Spain, a member of the European Community since 1986 and now also guardpost of the Schengen area, must today cope with the challenge of immigration. Traditionally Spain sent large numbers of migrants abroad, but in the last 20 years it has attracted an increasing flow of immigrants. Today, almost a million foreigners live in Spain.
Francisco Zamora Lopez analyses the nature of this immigration and outlines the future prospects. He distinguishes the old European migrants from the young migrants from the rest of the world, stressing the sudden upturn in immigrants from Africa.
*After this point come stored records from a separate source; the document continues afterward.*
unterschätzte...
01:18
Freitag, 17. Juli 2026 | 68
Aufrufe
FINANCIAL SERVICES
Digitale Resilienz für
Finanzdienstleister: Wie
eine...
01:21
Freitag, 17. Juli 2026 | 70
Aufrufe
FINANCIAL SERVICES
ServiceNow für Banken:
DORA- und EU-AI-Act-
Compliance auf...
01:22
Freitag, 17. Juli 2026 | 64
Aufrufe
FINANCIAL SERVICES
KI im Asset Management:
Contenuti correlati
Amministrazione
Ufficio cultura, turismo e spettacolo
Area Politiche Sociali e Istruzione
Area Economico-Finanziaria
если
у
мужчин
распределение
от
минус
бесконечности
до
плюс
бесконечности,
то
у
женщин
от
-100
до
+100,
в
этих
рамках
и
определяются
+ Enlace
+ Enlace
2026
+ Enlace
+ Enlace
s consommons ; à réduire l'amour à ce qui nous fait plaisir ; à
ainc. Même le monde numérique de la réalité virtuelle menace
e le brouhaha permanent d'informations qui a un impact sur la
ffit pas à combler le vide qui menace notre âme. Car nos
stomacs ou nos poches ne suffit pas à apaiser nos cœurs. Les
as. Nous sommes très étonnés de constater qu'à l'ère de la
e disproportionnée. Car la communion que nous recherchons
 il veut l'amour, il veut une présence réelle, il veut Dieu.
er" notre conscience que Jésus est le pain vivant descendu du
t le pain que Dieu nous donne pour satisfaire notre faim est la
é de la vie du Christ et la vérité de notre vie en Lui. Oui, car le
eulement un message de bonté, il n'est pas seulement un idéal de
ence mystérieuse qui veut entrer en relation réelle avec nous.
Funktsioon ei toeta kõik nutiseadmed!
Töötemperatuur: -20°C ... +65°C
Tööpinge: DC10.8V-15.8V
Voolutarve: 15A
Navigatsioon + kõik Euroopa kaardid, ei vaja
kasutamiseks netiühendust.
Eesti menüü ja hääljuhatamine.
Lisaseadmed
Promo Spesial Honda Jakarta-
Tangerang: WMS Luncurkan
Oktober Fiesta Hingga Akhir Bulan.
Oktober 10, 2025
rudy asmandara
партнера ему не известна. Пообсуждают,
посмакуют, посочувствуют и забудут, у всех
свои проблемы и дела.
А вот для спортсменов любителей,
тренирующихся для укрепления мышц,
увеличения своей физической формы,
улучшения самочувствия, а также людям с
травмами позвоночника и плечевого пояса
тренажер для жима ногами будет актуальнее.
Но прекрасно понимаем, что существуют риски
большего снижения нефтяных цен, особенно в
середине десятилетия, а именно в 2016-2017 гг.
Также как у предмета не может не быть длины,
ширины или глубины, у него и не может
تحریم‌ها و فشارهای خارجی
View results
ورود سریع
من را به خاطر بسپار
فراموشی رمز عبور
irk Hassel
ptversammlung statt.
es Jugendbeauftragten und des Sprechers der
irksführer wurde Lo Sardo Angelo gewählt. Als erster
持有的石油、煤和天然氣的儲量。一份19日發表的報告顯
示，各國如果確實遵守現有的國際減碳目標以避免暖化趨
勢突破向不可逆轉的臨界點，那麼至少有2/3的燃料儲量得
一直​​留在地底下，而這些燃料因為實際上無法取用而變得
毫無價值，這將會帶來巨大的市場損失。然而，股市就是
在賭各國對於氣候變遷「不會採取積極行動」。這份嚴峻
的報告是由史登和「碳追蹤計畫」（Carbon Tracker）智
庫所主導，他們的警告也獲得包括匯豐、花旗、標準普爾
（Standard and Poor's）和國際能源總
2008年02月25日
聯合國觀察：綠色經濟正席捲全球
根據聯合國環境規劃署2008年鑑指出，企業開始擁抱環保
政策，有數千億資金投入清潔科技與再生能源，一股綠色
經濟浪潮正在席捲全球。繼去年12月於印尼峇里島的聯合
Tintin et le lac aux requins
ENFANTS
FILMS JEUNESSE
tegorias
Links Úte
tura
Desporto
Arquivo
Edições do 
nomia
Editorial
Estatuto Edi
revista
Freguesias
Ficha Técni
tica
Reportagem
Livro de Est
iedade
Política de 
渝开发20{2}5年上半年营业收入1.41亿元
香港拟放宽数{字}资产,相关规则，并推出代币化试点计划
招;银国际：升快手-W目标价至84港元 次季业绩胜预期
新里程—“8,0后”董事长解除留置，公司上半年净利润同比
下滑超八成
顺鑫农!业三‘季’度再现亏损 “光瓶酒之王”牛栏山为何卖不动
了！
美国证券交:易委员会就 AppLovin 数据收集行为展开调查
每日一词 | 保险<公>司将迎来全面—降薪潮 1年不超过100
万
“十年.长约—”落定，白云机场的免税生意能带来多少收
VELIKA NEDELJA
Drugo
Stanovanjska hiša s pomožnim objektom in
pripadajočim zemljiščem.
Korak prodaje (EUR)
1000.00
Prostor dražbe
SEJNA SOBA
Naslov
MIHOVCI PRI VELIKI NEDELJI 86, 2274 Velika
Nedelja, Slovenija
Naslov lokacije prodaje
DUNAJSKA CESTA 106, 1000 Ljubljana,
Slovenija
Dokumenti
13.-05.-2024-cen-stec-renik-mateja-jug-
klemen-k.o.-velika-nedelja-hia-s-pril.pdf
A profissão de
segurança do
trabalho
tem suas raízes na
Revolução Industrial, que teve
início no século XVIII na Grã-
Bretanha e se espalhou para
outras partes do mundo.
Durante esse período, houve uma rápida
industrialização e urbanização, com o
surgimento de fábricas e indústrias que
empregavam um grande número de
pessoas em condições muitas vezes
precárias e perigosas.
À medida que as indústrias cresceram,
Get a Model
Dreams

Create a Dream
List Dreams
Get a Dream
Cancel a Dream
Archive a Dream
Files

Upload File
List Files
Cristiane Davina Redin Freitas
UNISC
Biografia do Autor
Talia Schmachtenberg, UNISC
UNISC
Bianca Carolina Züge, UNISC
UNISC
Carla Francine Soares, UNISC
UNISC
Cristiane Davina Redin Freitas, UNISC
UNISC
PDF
The foreigners' destinations vary according to nationality, age and sex, but there is an underlying pattern of sending countries: from the other European countries come retired people, the "farniente" immigrants whose numbers are likely to remain stable; other countries send temporary workers, also likely to maintain a steady flow; while young people come from poor countries, wishing to work and to stay, and their share of the Spanish total is likely to increase.
Turning to the future, the author looks at several factors affecting migration flows: geographical origin, cultural similarity, level of economic development, migration policies, state of the world economy, etc.
Faced with these flows, the Spanish authorities are vigilant but this does not stop them from punishing the exploitation of migrants or ensuring that their human rights are respected, while also preparing Spanish society to accept new and different groups to live in the country.